Çocuk istismarı konusunda son yıllarda umut verici gelişmeler yaşandığını aktaran Zabcı, "Çocuk istismarına artan bir ilgi var. Her şeyden önce artık bunu konuşuyoruz. Yetkili mercilere şikayet etmekten çekinmiyoruz ve bunları paylaşmaktan, gereğini yapmaktan utanmıyoruz. En önemlisi bu." diye konuştu.
Zabcı, istismarın, çocuğun tüm yaşamını etkileyecek bir durum olduğuna dikkati çekerek, bunun izlenmesinin mutlaka uzman ekipler tarafından yapılması gerektiğini ancak bu şekilde yüz güldürcü sonuçların alınabileceğini ifade etti.

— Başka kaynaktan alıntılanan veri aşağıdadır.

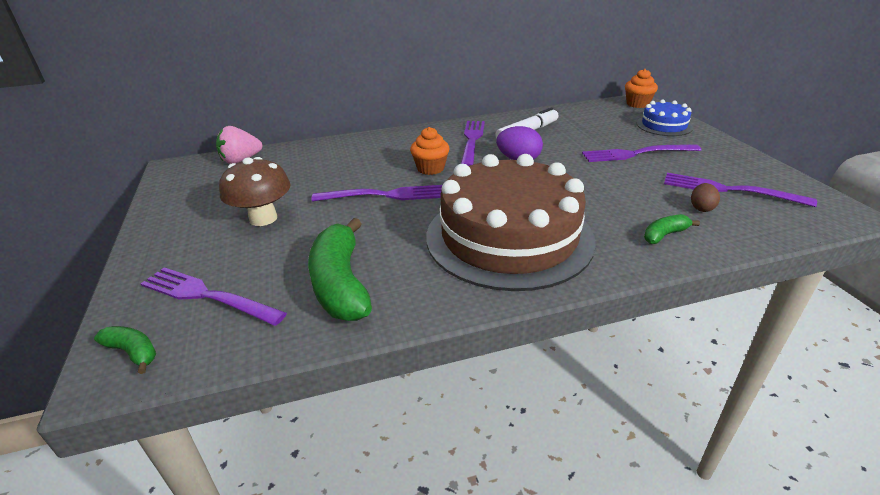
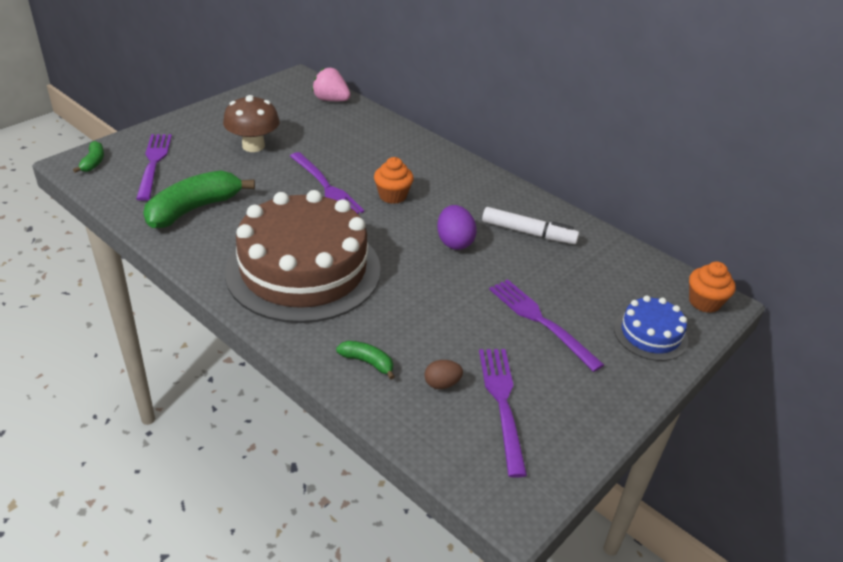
camera: 55 degrees right, 5 degrees up
(472, 140) = (473, 202): purple fork -> none

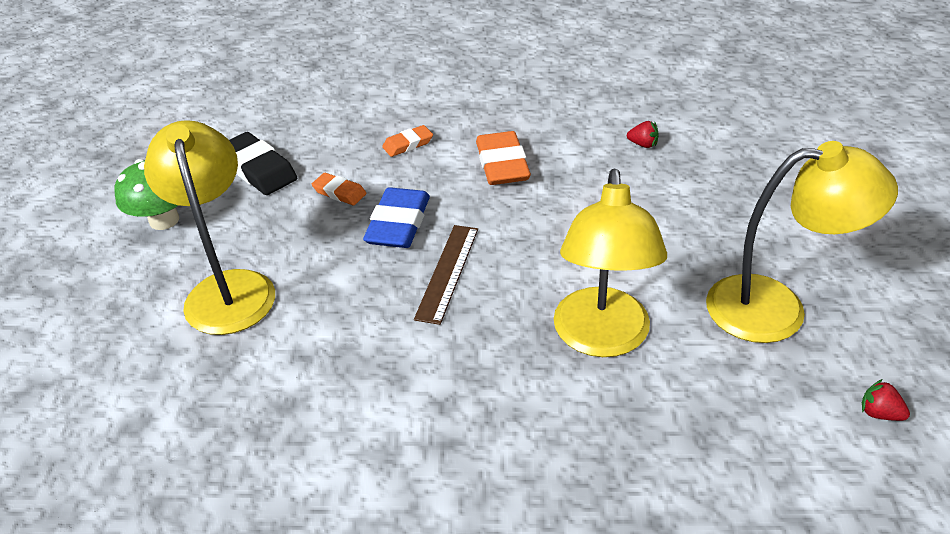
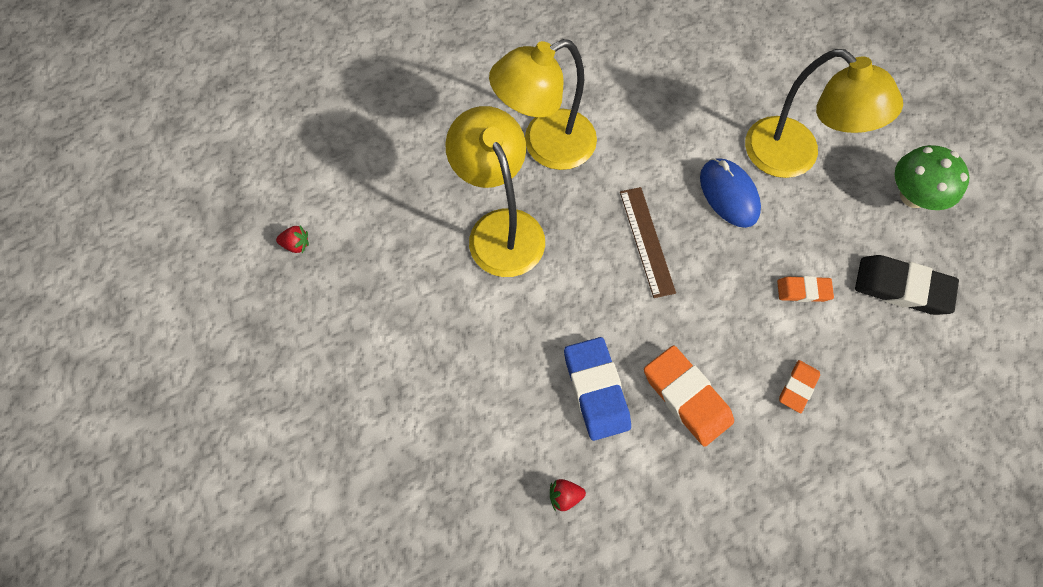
camera: 150 degrees right, 25 degrees up
(328, 281) = (729, 194): none -> blue mouse
(398, 224) = (723, 275): blue eraser -> blue eraser (596, 390)
(776, 308) = (381, 313): yellow lamp -> yellow lamp (545, 146)

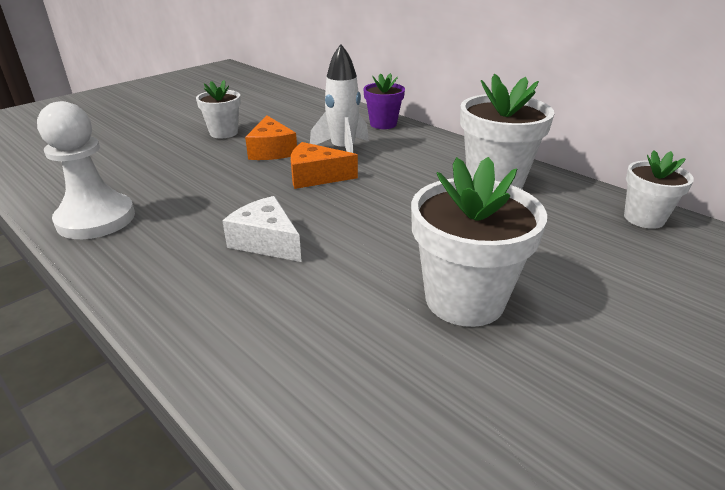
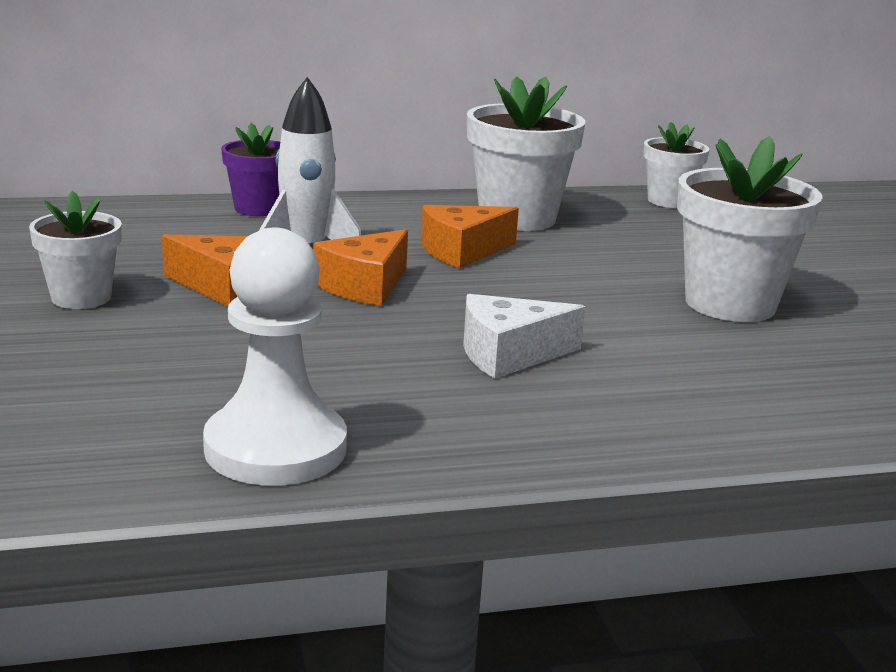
camera: 60 degrees left, 10 degrees down
(408, 183) = (462, 251): none -> orange cheese

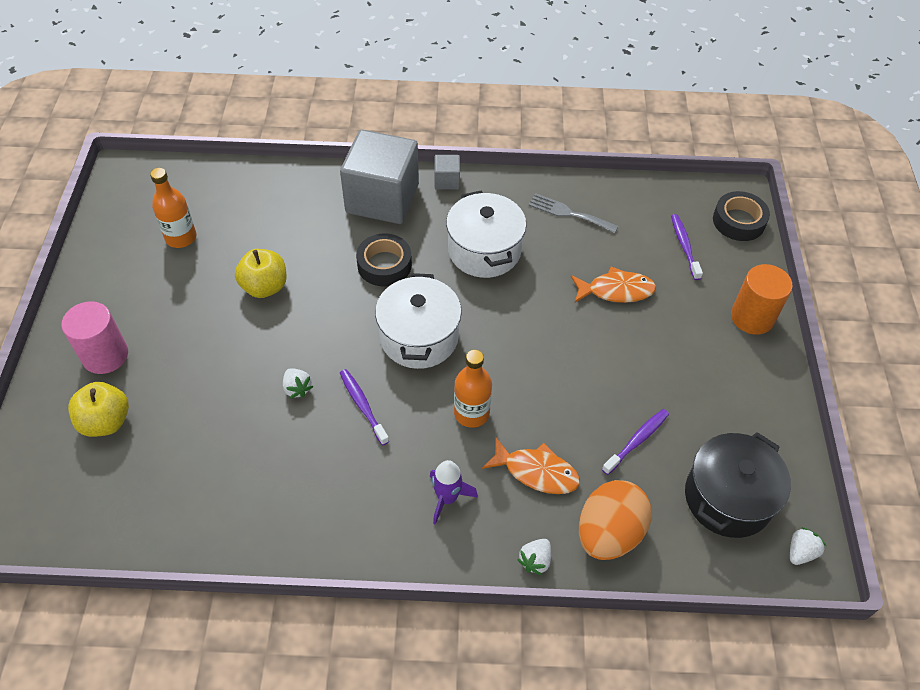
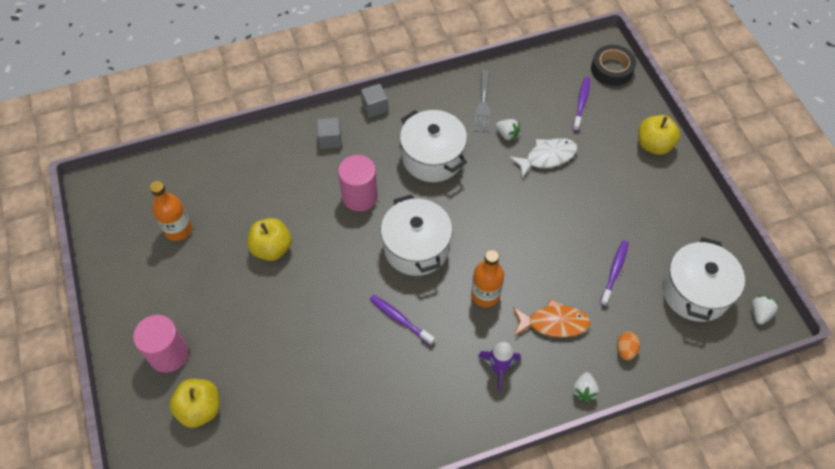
camera: 20 degrees left, 5 degrees up
(297, 388) = (341, 324): white strawberry -> white strawberry (507, 134)
(382, 198) = (330, 139): grey cube -> grey cube, size x0.42
(384, 265) = (359, 196): black tape -> pink cylinder
(568, 213) = (483, 104): grey fork -> grey fork turned 90 degrees counterclockwise
(608, 533) = (625, 350): orange egg -> orange egg, size x0.44
(616, 290) = (547, 157): orange fish -> white fish
(684, 246) = (581, 103): purple toothbrush -> purple toothbrush turned 45 degrees clockwise
(728, 498) = (695, 292): black pot -> white pot
(752, 317) = (654, 145): orange cylinder -> yellow apple

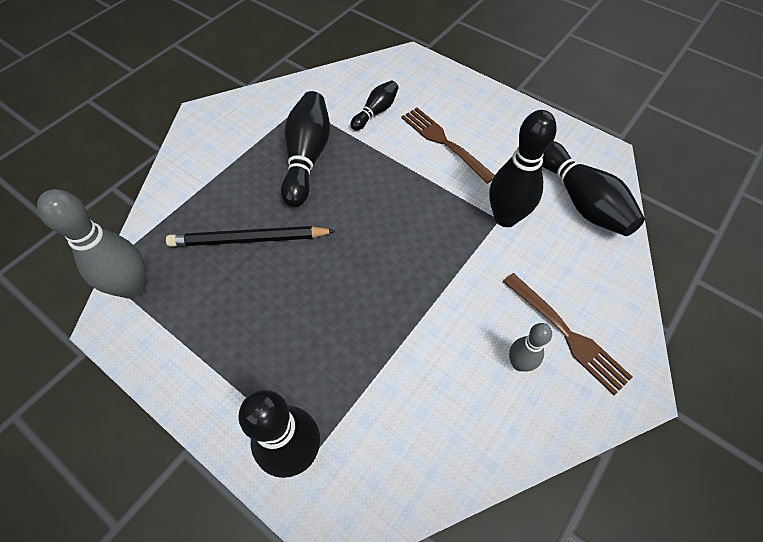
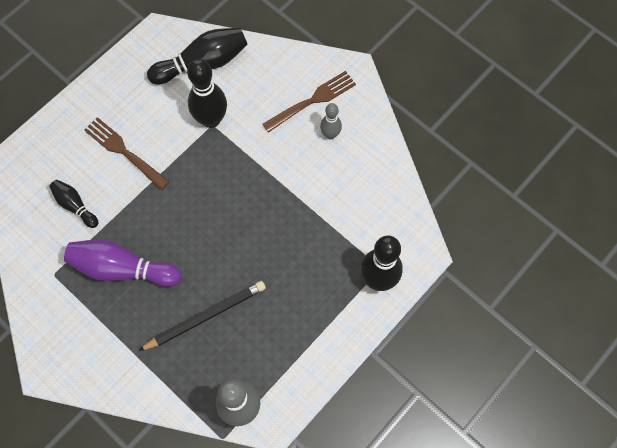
camera: 85 degrees left, 10 degrees up
(249, 239) = (205, 316): black pencil -> black pencil turned 120 degrees counterclockwise
(307, 158) = (122, 269): black bowling pin -> purple bowling pin
(445, 143) = (125, 152): brown fork -> brown fork turned 75 degrees clockwise

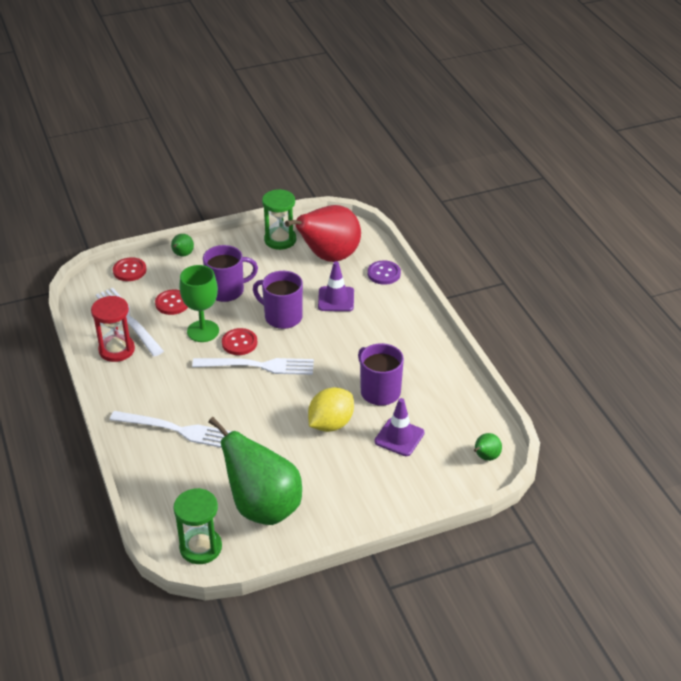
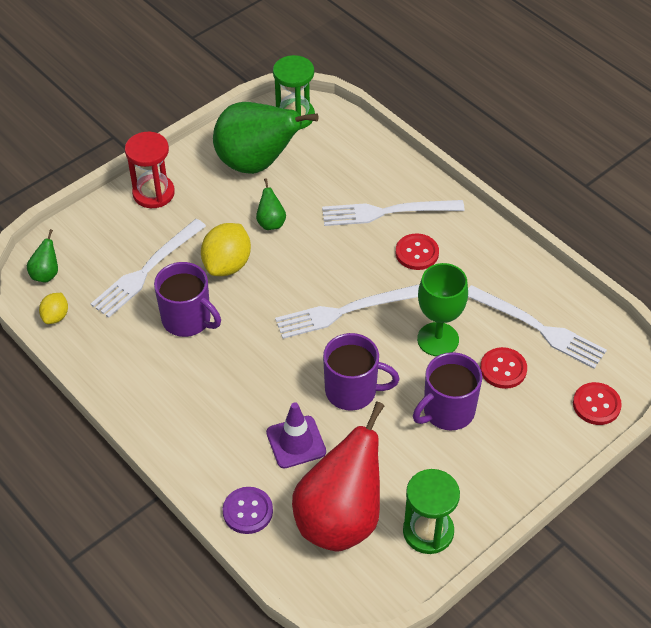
camera: 160 degrees right, 10 degrees up
(116, 350) = (520, 284): red hourglass -> red hourglass (153, 193)
(182, 255) = (547, 455): green pear -> green pear (271, 223)
(239, 343) = (384, 336): red button -> red button (417, 253)
(399, 437) = (146, 270): purple traffic cone -> white fork
(484, 421) = (56, 316): none -> yellow lemon

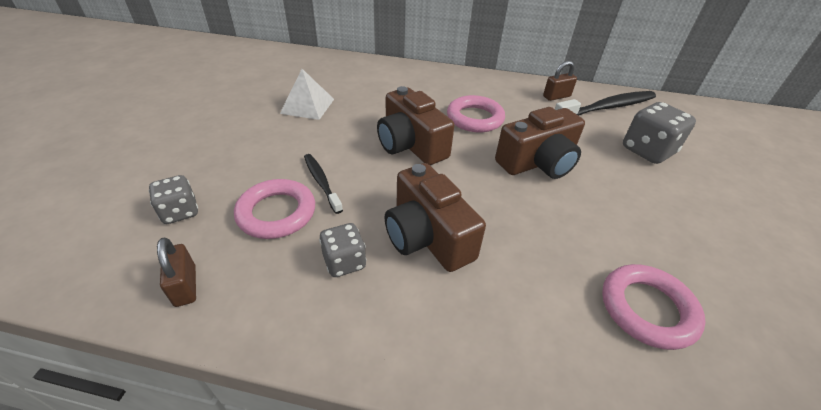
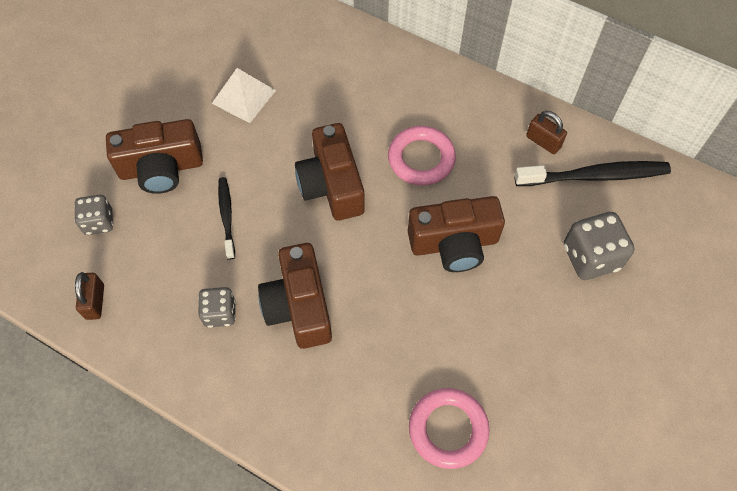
camera: 20 degrees right, 20 degrees up
(242, 160) = (161, 168): none -> brown camera
(276, 213) = (178, 244): pink ring -> none
(556, 96) = (543, 141): brown padlock -> brown padlock turned 45 degrees clockwise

- "Cinsel istismarların yüzde 15'i bildiriliyor"
Çocuk istismarcılarının yüzde 75'inin bir dönem aynı duruma maruz kaldığına işaret eden Zabcı, istismarcı yaratmamak için mağdur oluşturmamak gerektiğini söyledi.
Cinsel istismarın dünyada hemen her yerde aynı oranda görüldüğünü aktaran Zabcı, şunları kaydetti:
"Vakaların sadece yüzde 15'i bildiriliyor maalesef. Cinsel istismara uğrayanların yüzde 71'i kız, yüzde 29'u erkek. Cinsel istismarın yaklaşık yüzde 20-25 oranı ensest vakalar dediğimiz aile içi istismar. İlk istismar için 8-12 yaş aralığında bir pik var. İstismarın başlangıç yaşı, risk 6-7 yaşları. 10 yaşlarında da pik düzeye ulaşıyor. Sık görülme genelde yaz tatillerinde, hafta sonları, akşam 8 ile gece 2 saatleri arasında. Cinsel istismarcıya baktığımız zaman kafamızda canlandırdığımız gibi sapık görünümlü, çirkin, dengesiz bir tip değil. Yanılgı burada başlıyor. Genellikle öz güveni düşük kişiler. Psikiyatrik yetersizlikleri olabiliyor ama çocukların güvenini kazanabilen, ağzı güzel laf yapabilen, düzgün giyinimli ve düzgün görünümlü kimseler. O yüzden de kolay kolay şüphelenmiyor."
Seminerde İnönü Üniversitesi Tıp Fakültesi Çocuk Psikiyatrisi Öğretim Görevlisi Doç. Dr. Nusret Soylu klinik vakalar hakkında bilgiler verirken, avukat Fatih Kerimoğlu da çocuklara yönelik ihmal ve istismara ilişkin adli süreci anlattı.